Деревня - страница 7
Но вернемся к наседке и ее потомству. Один цыпленочек так и остался сидеть в яйце, не проклюнувшись, а мать моя это приметила и позвала меня маленького зачем-то на то посмотреть. На скорлупе уже наметились трещины и было ясно, что то, что там внутри, - живое и вскоре ему суждено будет выбраться на свет. Мать мне сказала, что квочка уже ушла и, стало быть, нужно будущего этого цыпленка нам самим дохаживать. Она достала затем картонную коробку, с достаточно высокими бортиками, чтобы цыпленок, проклюнувшись, оттуда не выбрался своими силами, положила внутрь коробки яйцо и выставила ее на солнце, которое, пускай время и близилось уже к осени, было не слишком высоко и по-прежнему еще грело. Какое-то время яйцо оставалось неподвижным и маленький я, насмотревшись на него вдоволь, по обыкновенной своей неусидчивости вскоре потерял к нему интерес, увлекшись другими делами. Мать же моя, занятая по хозяйству ежедневной сельской рутиной, время от времени приходила на яйцо посмотреть, за ним, так сказать, приглядывала. Когда цыпленок наконец проклюнулся, мать позвала меня.
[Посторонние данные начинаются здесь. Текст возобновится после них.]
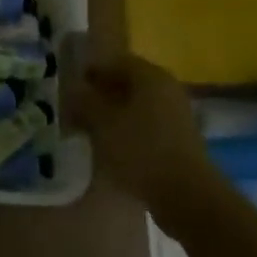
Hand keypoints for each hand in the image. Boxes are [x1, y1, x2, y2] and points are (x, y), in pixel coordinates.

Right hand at [66, 51, 220, 229]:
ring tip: (90, 130)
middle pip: (128, 83)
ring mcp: (177, 115)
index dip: (92, 71)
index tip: (71, 86)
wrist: (186, 195)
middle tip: (76, 108)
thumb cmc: (140, 150)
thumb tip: (73, 90)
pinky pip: (147, 126)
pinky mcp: (179, 140)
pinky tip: (112, 147)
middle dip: (102, 93)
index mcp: (150, 75)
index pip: (116, 61)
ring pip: (137, 105)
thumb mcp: (102, 123)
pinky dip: (128, 130)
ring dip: (114, 114)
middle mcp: (167, 88)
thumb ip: (84, 102)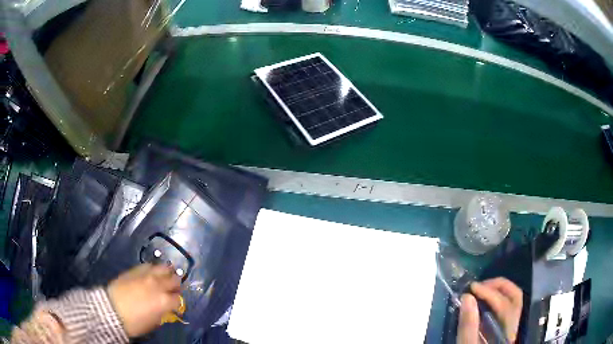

Родившееся было курочкой, что узнали мы уже после, немного погодя, а на тот момент это был просто еще один желтый комочек пуха, сродни тем, что вместе с квочкой уже вовсю по двору бегали, но увы, за сроком и в виду особенностей рождения к выводку этот цыпленок не принадлежал, и так получилось, что мне суждено было его дохаживать. Дело в том, что меня первого-то цыпленочек и приметил, выбравшись из скорлупы, меня принял не иначе как за матушку свою и за мной везде ходил. Я же, влюбившись в него по уши с первого взгляда, уже и сам не хотел его отпускать от себя и позже, когда время пришло домой уезжать, - момент, который я обычно весьма ждал - мне расставание далось с ним очень трудно.
Первое время цыпленок жил на веранде в коробке. Изредка я его выпускал погулять, естественно, под своим надзором. Позже, когда он уже достаточно окреп, а рос цыпленок этот очень быстро, он повадился вылезать из коробки, когда я от него отходил, выходя на улицу и ища меня там. Он выбирался из коробки и, отчаянно пища, спускался вниз по лестнице, перепрыгивая со ступеньки на ступеньку, а затем следовал за мной по двору. Вернее, пытался следовать, точно так же как и его более старшие товарищи, путаясь при этом в траве и вопрошая протяжным писком своим, - куда же ты?!.. Меня это с одной стороны забавляло, с другой было немного жаль его, конечно. Я возвращался потому в такие моменты и его укладывал обратно в коробку, на сей раз тщательно притворив за собой дверь. (На двор он выбирался, когда я дверь на веранду забывал за собой закрыть, а так как дверь та в дневное время обыкновенно была открыта почти всегда, я по привычке ошибался постоянно.) Выходить цыпленка нам удалось тогда, и он, оперившись и подрастя, стал белой красивой курочкой, которая, как мне представлялось, даже так не наглела, как все остальные дворовые курицы, была, так сказать, во дворе на особых правах, не вполне даже птичьих. Она, правда, помниться, кончила потом плохо - ее собаки подрали (в деревне частая смерть вообще для мелкой живности), но лет этак пять отжила хорошо и беззаботно, была в своем роде аристократкой по происхождению, шутя, конечно.
И, не отходя от кассы далеко, хочу я вам другую историю поведать, также о спасенном нами существе, - на сей раз о котенке. С Рыжиком было, конечно, не так плохо, как с молоденькой той курочкой, которых, слабеньких цыплят, случается, очень часто собственная мать же и заклевывает, чтобы количество голодных ртов подсократить и так спасти которых посильнее. С котиком ситуация была получше, в том смысле, что близкая смерть ему никак не грозила, но кое в чем даже хуже, в том смысле, что был он совсем каким-то даже хилым и больным. Потом каналья эта так отъелась, что чуть ли не до самой Акулининой кончины дожила (и тоже от собак издохла), но на момент рассказа это был просто еще один слабенький котенок, уже двухмесячный, то есть самый опасный срок переживший и отстоявший, таким образом, у природы свое право на существование.